First of all, the integration region looks nasty:

Visualization of integration region as stated

As you suggest, let $x=u^3+v^3$, $y=u^3+w^3$ and $z=v^3+w^3$. Then

$$ \mathrm{d} u \,\, \mathrm{d} v \,\, \mathrm{d} w = \frac{4 \mathrm{d} x \,\, \mathrm{d} y \,\, \mathrm{d} z }{ ( (x+y-z)^2 (x+z-y)^2 (y+z-x)^2 )^{1/3}} $$ The region becomes $\vert x y z \vert < 1$, and integral becomes

$$ \int_{( x \cdot y \cdot z )^2 < 1} \frac{4 \mathrm{d} x \,\, \mathrm{d} y \,\, \mathrm{d} z }{ ( 4(x+y+z)^2 (x+y-z)^2 (x+z-y)^2 (y+z-x)^2 )^{1/3}} $$

From this form it seems like the integral would diverge at the origin, since the integrand scales as as $t^{-8/3}$ if all coordinates are rescaled by scale factor $t$.


Added: The integrand, as well as the region of integration, is symmetric with respect to each of $x\to-x$, $y \to -y$, $z \to -z$ as well as any permutations of $(x, y, z)$. Hence we can restrict the integration to $0 < x < y < z$ for the sake of determining the convergence.
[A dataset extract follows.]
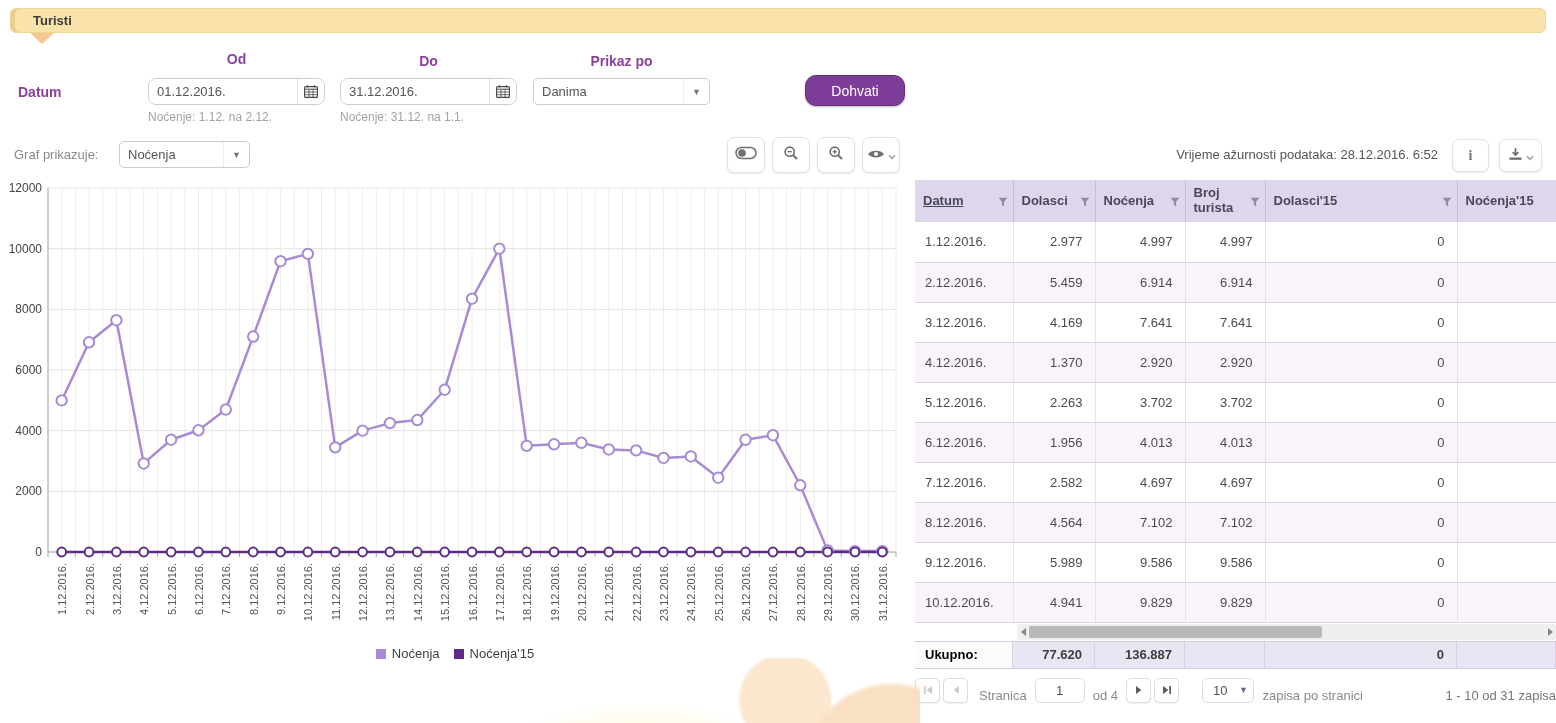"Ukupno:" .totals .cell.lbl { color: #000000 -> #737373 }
Consider $$ \int_0^\infty \mathrm{d} x \int_x^\infty \mathrm{d} y \int_y^\infty \mathrm{d} z \frac{\chi_{x y z < 1}}{{ ( (x+y+z)^2 (x+y-z)^2 (x+z-y)^2 (y+z-x)^2 )^{1/3}} } $$ In this region $x y z < 1$ implies $0<x<1 \land x < y < \frac{1}{\sqrt{x}} \land y < z < \frac{1}{x y}$:

$$ \int_0^1 \mathrm{d} x \int_x^{\frac{1}{\sqrt{x}}} \mathrm{d} y \int_y^{\frac{1}{x y}} \mathrm{d} z \frac{1}{{ ( (x+y+z)^2 (x+y-z)^2 (x+z-y)^2 (y+z-x)^2 )^{1/3}} } $$ The only factor in the denominator which could vanish here is $(x+y-z)^2$. This occurs in the following sub-region: $$ 0 < x < \frac{1}{\sqrt[3]{2}} \land x < y < -\frac{x}{2} + \sqrt{\frac{1}{x} + \frac{x^2}{4}} $$

Numerically, the integral does seem to diverge, but the proof escape me.